→ **Aim of the exercise**
The lines to copy run from the one containing "ring dip: (1310, 1012)" through the last line of the listing; copy them exactly and nothing more.
*-*-*
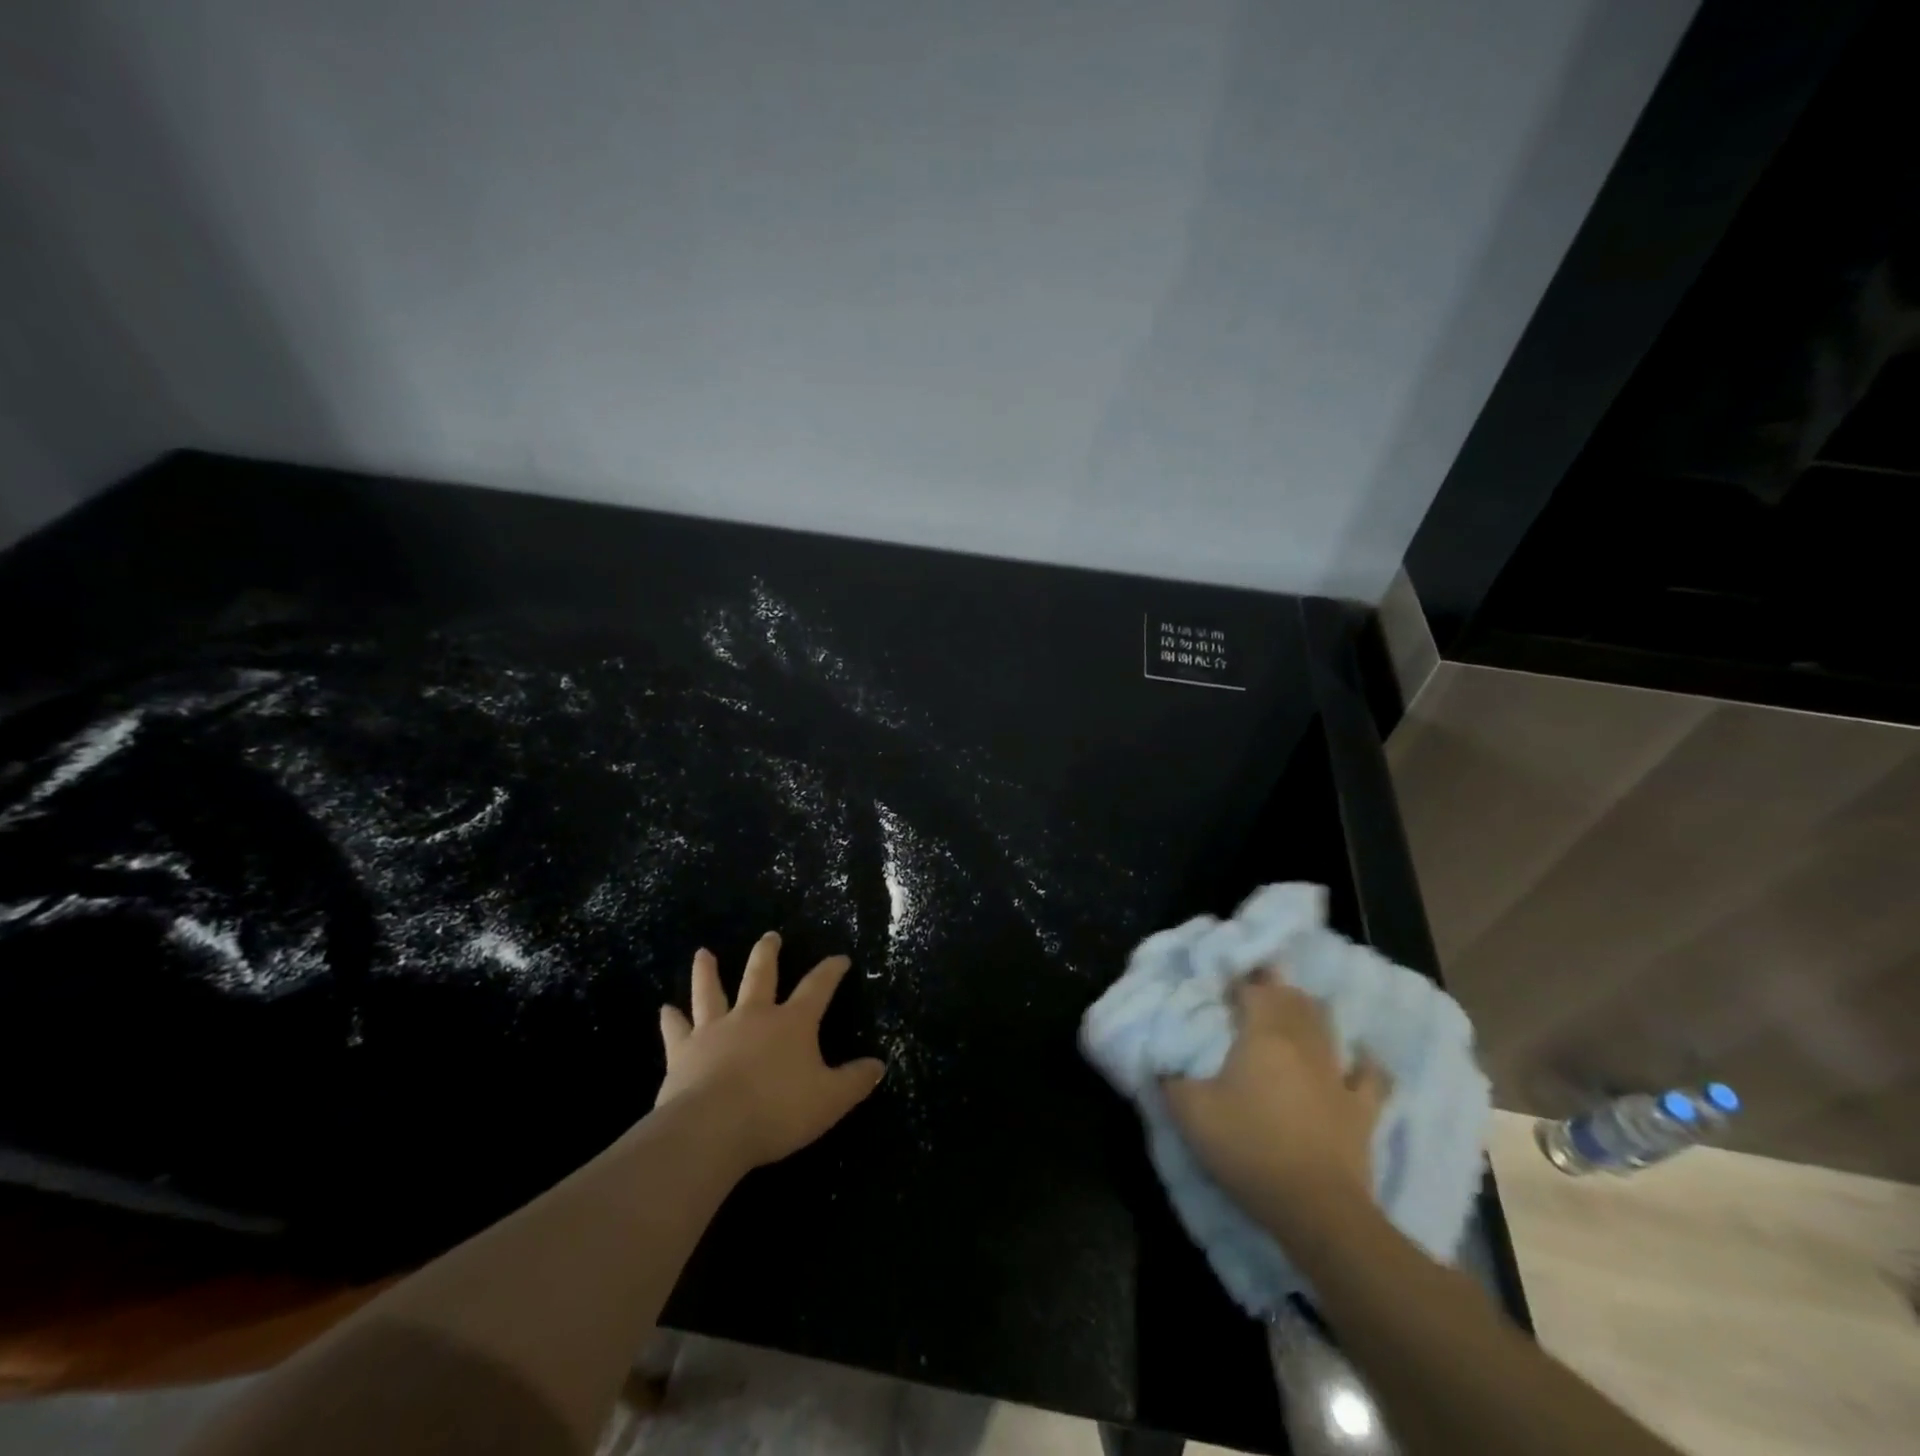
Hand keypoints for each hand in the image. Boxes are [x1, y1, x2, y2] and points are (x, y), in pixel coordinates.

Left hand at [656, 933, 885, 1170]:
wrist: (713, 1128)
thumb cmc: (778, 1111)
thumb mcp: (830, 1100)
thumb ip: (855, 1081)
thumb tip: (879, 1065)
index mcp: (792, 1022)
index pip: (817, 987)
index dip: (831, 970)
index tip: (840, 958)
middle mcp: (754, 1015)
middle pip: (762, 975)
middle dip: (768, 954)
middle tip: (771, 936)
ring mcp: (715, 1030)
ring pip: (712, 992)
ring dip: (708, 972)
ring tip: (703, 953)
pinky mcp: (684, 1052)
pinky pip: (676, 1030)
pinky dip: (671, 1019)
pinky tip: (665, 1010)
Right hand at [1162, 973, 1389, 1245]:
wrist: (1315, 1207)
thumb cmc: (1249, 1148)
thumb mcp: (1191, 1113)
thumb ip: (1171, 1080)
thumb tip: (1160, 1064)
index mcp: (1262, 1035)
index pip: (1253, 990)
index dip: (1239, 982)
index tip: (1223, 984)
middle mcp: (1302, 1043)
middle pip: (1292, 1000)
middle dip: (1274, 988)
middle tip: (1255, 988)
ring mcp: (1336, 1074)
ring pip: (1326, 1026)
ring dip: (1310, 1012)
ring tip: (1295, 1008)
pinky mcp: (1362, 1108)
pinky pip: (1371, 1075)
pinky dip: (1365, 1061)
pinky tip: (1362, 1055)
*-*-*
→ **Solution**
ring dip: (1310, 1012)
ring tip: (1295, 1008)
pinky mcp: (1362, 1108)
pinky pip: (1371, 1075)
pinky dip: (1365, 1061)
pinky tip: (1362, 1055)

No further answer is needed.